What factors limit cell size?

A
  1. Surface area to volume ratio

Small cells have large surface area: Volume ratio (SA: V ratio) while large cells have a small SA: V ratio.

A large SA: V ratio enables fast rate of diffusion while a small SA: V ratio slows the rate of diffusion.

Small cells have low metabolic demands and form low amount of wastes while large cells have higher metabolic demands and form much amount of wastes.

Therefore, the large SA: V ratio in small cells enables adequate supply of oxygen and nutrients and expulsion of wastes e.g. carbon dioxide via the surface of the cell by simple diffusion while the small SA: V ratio in large cells limits diffusion hence the supply of nutrients by simple diffusion is inadequate to meet the metabolic demands of the cell.

  1. Nucleocytoplasmic ratio

DNA in the nucleus provides instructions for protein synthesis hence controls activities of the whole cell.

Each nucleus can only control a certain volume of cytoplasm.

Specialization forms some long / large cells, therefore to overcome this limitation such cells are modified to become multinucleate / coenocyte e.g. skeletal muscle cells and fungal hyphae.

  1. Fragility of cell membrane

As cell size increases, the risk of damage to the cell membrane also increases. This limits the maximum size of cells, especially animal cells.

**Tasks:**
(a) Answer these from the passage on cell size:
(i) What does a large SA: V ratio enable?
(ii) Which two kinds of cell are given as examples of multinucleate cells?
(iii) What risk grows as cell size increases?
(b) Write the next part of the passage on cell size, picking up after its last sentence.

**Material supplied:**
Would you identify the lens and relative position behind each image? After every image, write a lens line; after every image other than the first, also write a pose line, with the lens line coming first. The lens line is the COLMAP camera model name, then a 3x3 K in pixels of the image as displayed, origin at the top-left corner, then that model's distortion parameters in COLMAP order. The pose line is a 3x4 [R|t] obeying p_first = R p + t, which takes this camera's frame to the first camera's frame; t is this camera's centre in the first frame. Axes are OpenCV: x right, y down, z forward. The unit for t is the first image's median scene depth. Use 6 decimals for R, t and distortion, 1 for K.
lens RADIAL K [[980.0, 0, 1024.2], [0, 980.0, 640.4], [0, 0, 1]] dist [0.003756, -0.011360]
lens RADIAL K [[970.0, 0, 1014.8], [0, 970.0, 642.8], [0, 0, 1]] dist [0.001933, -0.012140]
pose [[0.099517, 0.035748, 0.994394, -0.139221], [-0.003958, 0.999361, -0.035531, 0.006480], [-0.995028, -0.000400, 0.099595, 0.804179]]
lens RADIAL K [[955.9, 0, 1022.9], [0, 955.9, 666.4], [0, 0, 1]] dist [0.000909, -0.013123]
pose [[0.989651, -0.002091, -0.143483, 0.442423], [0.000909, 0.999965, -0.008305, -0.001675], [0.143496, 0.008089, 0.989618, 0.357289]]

**Answer section:**
(a)
(i) A fast rate of diffusion.
(ii) Skeletal muscle cells and fungal hyphae.
(iii) The risk of damage to the cell membrane.

(b)
Hence;
(i) In animals, some large sized cells take in substances in bulk by endocytosis and expel bulk
substances by exocytosis to supplement on simple diffusion.

(ii) Some animal cells increase their surface area by forming many tiny projections called microvilli.

(iii) Some cells divide when they reach a certain size to maintain suitable SA: V ratio.

Note: SA: V ratio particularly limits the size of bacterial cells, i.e. prokaryotic cells which are incapable of endocytosis and exocytosis.

  1. Mechanical structures that hold the cell together

Cells with tough cell walls e.g. plant cells are larger than cells with only the fragile cell membrane e.g. animal cells because the tough walls provide support and maintain cell shape.

Cells with complex internal cytoskeleton are larger than cells with little cytoskeleton because the cytoskeleton protects and supports the cell structure and maintains cell shape.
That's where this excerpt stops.